## Supplied text
I did a bit of testing around this:

- Even with the lowest possible reweight an OSD would take, 1 PG was left
on my up+in OSD  "ceph osd reweight osd.1 0.00002" results in a reweight of
0.00002 however a "ceph osd reweight osd.1 0.00001" results in the reweight
of 0 (out).

- With my OSD in a state of UP + IN and a reweight of .00002 I used upmap
to move that 1 PG off of the OSD to be left with 0 PGs there.

- I attempted to destroy the osd in this state but it complained it was not
down and so I marked it down and set the noup flag

- With the PG in a down + in state the osd could be destroyed, and this
surprised me, I assumed it would need to be marked (or transition to) out
as well.

So in summary, I think you will be left with 1 or more PGs on the OSD in
your approach of reweighting to a very low value you will then either need
to later mark it fully out / reweight it to 0 or use upmap approach to not
degrade that subsequent PG when getting it marked down.

I dont think there is any danger to reweighting to 0 (or marking it out) vs
marking it to a very low value and as I have more clarity on what you want
to do that is exactly the approach I would take (mark it out).



Respectfully,

*Wes Dillingham*
LinkedIn <http://www.linkedin.com/in/wesleydillingham>
wes@xxxxxxxxxxxxxxxxx




On Thu, Oct 10, 2024 at 9:58 AM Frank Schilder <frans@xxxxxx> wrote:

> Thanks Anthony and Wesley for your input.
>
> Let me explain in more detail why I'm interested in the somewhat obscure
> looking procedure in step 1.

## Data supplied
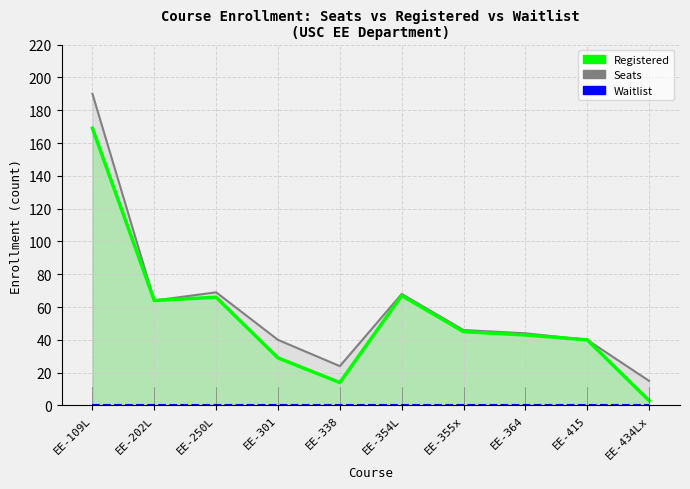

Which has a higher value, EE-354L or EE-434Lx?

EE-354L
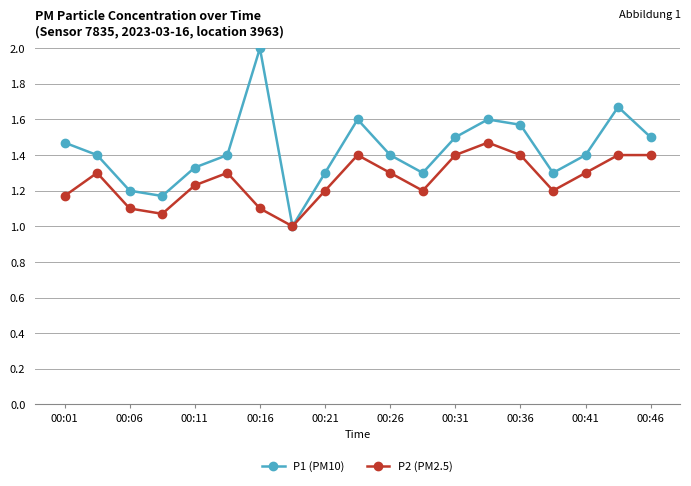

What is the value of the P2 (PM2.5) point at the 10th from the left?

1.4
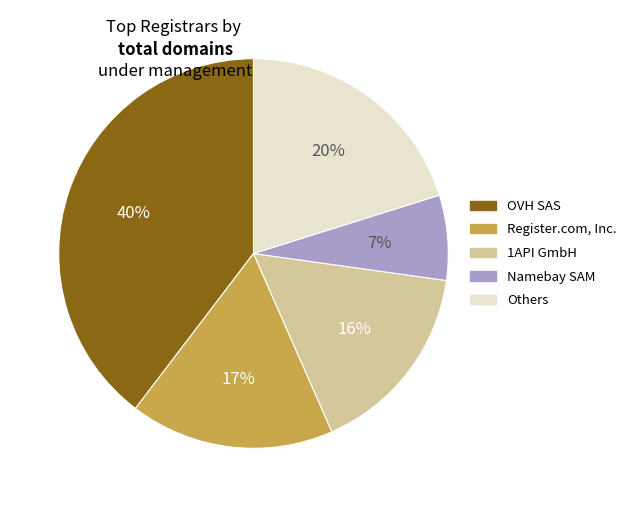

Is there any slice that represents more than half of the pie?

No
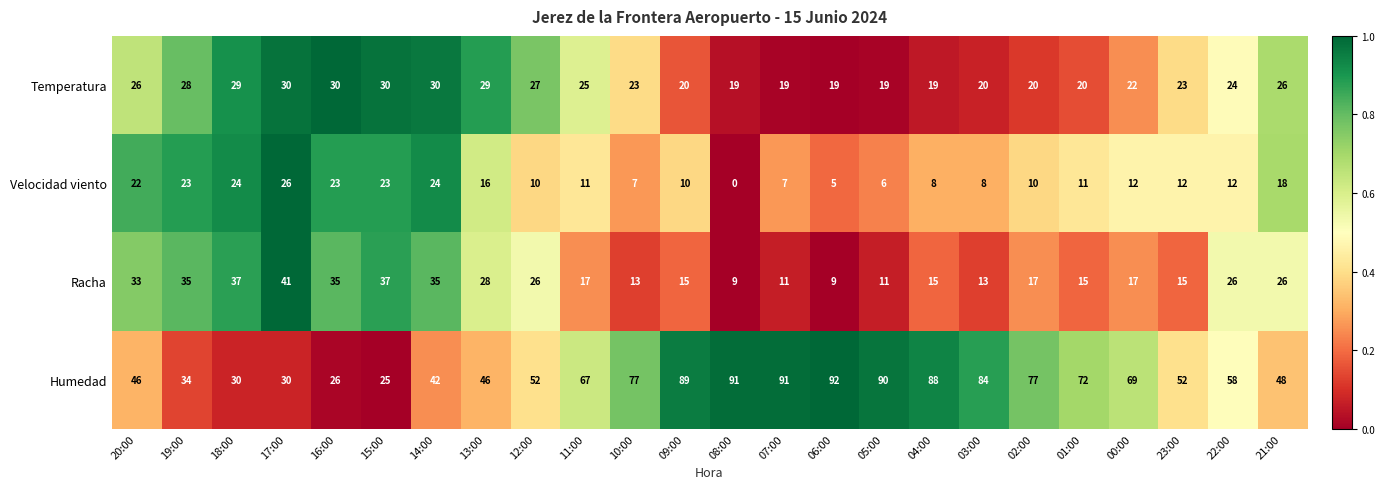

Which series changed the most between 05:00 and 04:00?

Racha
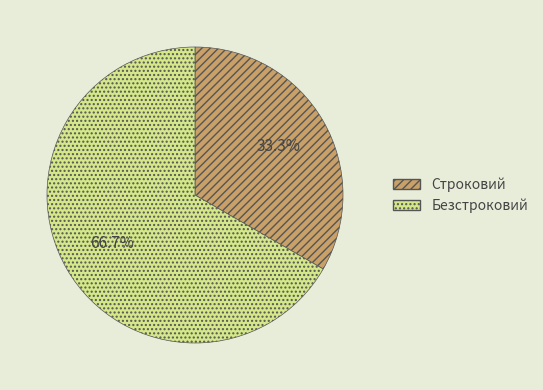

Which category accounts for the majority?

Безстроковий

## Written task
Please list the first four words of each hyphen-bulleted point in the OSD email. The material after the OSD email is separate from it.

## Written solution
- Even with the lowest
- With my OSD in
- I attempted to destroy
- With the PG in